Cariboos Avalanche Forecast
Jan 17th, 2020 4:00PM
Variable wind directions and a blanket of new snow mean that wind slabs could be triggered in exposed terrain.
FRIDAY NIGHT: Increasing clouds, light southwest wind, alpine temperature -18 C, freezing level below valley bottom.
SATURDAY: Cloudy with snowfall, accumulation 5 to 10 cm, moderate to strong southwest wind, alpine temperature -12 C, freezing level below valley bottom.
SUNDAY: Cloudy with light snowfall, accumulation 2 to 5 cm, moderate to strong southwest wind, alpine temperature -7 C, freezing level below valley bottom.
MONDAY: Cloudy with snowfall, accumulation 5 to 10 cm, moderate to strong southwest wind, alpine temperature -5 C, freezing level 1200 m.
Avalanche activity has quieted down over the past few days, but light snowfall and southwest switching to northeast wind are likely refreshing the wind slab problem. A rise in air temperature in the coming days may increase slab properties in the recent snow.
Last weekend there were notable signs of a reactive persistent slab problem, including large whumpfs and a large snowmobile triggered avalanche in the neighbouring Clemina area (see the MIN report). The surface hoar layer responsible for this problem has been harder to find since then, but could still potentially produce large avalanches in certain sheltered slopes around treeline. The likelihood of triggering this layer could increase as the air temperature rises.
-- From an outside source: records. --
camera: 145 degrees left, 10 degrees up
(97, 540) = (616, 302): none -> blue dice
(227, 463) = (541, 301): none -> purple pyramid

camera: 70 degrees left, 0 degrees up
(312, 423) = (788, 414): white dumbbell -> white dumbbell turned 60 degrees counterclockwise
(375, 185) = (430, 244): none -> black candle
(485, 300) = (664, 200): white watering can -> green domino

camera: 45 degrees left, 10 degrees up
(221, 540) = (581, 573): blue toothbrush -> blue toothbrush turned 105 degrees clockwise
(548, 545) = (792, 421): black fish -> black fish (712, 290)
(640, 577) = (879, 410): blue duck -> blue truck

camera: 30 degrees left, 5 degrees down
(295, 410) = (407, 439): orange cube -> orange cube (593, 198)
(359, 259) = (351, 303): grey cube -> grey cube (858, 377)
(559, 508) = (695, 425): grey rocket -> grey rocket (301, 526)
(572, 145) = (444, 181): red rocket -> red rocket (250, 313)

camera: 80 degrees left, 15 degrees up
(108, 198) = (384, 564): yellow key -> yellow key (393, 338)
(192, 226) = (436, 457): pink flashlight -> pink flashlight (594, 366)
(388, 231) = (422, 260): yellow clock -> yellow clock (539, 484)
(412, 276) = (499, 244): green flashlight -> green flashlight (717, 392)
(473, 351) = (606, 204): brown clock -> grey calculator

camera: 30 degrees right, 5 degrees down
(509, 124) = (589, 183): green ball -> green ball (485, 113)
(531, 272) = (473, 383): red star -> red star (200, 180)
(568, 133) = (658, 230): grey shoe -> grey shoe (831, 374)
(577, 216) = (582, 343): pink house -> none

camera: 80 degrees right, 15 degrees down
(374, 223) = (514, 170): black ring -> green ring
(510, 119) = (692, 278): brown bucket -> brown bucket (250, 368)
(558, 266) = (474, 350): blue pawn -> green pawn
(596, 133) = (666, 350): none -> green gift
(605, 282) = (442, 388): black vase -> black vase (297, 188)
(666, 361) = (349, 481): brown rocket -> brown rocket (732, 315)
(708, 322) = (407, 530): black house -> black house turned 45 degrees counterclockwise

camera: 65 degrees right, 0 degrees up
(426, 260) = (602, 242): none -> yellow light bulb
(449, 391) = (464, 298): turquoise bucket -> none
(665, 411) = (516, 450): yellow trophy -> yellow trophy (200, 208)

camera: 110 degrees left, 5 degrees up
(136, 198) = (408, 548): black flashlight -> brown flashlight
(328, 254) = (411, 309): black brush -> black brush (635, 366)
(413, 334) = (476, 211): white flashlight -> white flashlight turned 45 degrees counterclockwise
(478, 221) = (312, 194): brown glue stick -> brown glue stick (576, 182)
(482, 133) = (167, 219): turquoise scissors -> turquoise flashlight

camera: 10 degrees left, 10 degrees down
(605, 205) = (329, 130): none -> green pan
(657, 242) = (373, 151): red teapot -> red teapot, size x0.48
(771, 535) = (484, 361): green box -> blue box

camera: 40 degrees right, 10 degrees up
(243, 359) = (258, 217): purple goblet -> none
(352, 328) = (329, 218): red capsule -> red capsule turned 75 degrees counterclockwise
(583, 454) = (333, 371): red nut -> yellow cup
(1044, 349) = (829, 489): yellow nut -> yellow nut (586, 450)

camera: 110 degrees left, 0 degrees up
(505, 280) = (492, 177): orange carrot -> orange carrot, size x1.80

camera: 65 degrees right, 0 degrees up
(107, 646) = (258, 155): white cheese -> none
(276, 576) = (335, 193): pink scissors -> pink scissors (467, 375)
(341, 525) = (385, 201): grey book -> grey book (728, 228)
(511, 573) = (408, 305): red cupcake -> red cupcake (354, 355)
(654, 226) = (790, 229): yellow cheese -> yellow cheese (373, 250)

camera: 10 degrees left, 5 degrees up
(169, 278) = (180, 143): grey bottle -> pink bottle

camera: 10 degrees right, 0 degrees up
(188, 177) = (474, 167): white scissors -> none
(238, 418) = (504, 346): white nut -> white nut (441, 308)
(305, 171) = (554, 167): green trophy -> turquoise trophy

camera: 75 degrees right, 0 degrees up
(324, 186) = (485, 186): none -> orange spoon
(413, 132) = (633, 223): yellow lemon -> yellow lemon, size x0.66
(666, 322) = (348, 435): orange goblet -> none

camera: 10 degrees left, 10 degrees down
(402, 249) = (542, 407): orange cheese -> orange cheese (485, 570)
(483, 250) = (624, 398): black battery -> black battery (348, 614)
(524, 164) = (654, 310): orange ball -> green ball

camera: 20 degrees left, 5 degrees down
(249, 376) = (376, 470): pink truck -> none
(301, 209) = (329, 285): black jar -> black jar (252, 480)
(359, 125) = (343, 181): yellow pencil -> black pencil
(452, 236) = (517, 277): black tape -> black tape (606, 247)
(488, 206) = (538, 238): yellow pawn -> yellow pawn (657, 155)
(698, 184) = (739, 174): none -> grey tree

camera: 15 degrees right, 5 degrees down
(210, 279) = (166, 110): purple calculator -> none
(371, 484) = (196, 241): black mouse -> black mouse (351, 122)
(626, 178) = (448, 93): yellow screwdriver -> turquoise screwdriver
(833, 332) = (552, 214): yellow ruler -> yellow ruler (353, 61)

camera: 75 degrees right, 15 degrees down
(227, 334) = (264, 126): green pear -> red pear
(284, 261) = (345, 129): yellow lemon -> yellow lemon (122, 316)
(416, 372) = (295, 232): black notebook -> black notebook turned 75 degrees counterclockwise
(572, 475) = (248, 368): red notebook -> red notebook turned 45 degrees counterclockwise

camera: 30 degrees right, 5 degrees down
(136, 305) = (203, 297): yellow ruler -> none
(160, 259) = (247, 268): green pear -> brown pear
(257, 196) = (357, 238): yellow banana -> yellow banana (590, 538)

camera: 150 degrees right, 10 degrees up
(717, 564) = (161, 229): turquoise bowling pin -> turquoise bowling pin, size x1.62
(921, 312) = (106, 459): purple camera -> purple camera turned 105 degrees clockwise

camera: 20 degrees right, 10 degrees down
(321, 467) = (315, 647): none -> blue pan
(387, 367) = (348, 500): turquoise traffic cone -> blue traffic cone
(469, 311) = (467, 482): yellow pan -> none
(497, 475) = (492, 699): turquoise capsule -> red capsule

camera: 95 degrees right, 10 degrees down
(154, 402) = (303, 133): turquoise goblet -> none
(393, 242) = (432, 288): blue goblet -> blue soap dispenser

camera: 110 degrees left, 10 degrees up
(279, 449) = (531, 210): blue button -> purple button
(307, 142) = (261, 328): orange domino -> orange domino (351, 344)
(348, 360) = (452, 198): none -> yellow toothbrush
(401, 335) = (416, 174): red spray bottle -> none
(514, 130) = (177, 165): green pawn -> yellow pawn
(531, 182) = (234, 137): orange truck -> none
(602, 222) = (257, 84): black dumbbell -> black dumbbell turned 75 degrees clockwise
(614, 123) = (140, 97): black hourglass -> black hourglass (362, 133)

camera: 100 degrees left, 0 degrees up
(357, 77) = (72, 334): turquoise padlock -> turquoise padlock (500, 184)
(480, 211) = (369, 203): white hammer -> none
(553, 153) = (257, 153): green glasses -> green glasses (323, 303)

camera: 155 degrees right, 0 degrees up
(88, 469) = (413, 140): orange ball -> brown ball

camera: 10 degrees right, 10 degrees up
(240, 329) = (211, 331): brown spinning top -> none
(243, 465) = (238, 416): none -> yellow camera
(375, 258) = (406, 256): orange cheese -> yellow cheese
Surface conditions are variable due to the recent cold temperature and variable wind directions. Fresh wind slabs are likely present on exposed slopes at and above treeline.
The main concern over the past week has been a layer of surface hoar buried 60-120 cm beneath the surface. Although an avalanche has not been reported on this layer in the past four days, the likelihood of triggering it may increase as new snowfall accumulates and stresses it.
Terrain and Travel
- Be careful with wind loaded pockets, especially near ridge crests and roll-overs.
- Be aware of highly variable recent wind loading patterns.
- Approach steep open slopes at and below treeline cautiously, buried surface hoar may exist.
A switch of the wind direction from northeast to southwest means that wind slabs may be found on all aspects. Triggering wind slab avalanches is possible in exposed terrain at higher elevations, especially near ridges.
A layer of surface hoar buried 60-120 cm below the surface could still be reactive to human triggering in clearings around treeline.
Elevations:Treeline, Below Treeline.